◆ WHAT YOU WILL DO: Tally the lines in the items below that contain the string "Hieronder". Reply with the number alone.

Collected data
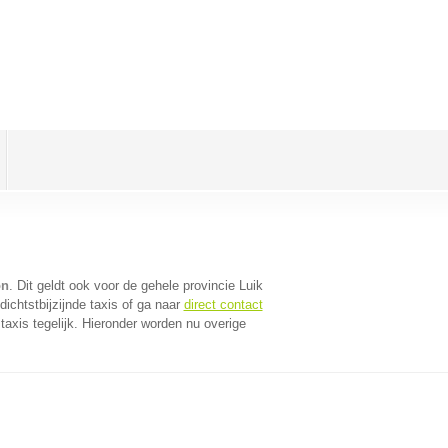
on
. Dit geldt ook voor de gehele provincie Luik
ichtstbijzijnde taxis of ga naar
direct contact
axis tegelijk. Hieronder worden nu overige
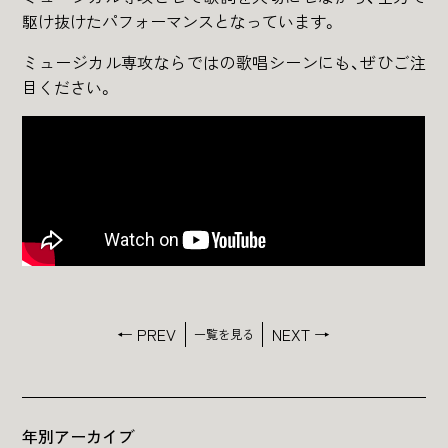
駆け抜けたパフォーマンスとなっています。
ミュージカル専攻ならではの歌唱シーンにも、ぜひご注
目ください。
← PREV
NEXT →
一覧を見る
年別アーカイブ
==
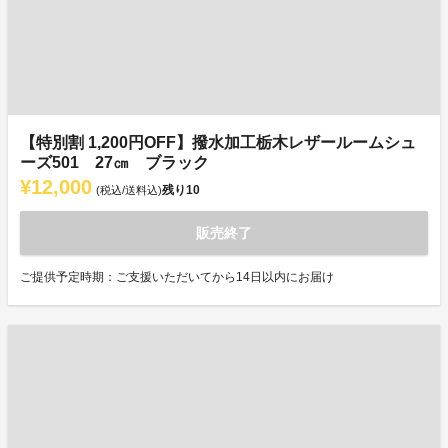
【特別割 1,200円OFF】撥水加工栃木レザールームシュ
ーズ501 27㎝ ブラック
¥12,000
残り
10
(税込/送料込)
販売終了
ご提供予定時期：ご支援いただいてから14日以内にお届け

◆ ANSWER FOR THE TASK: 1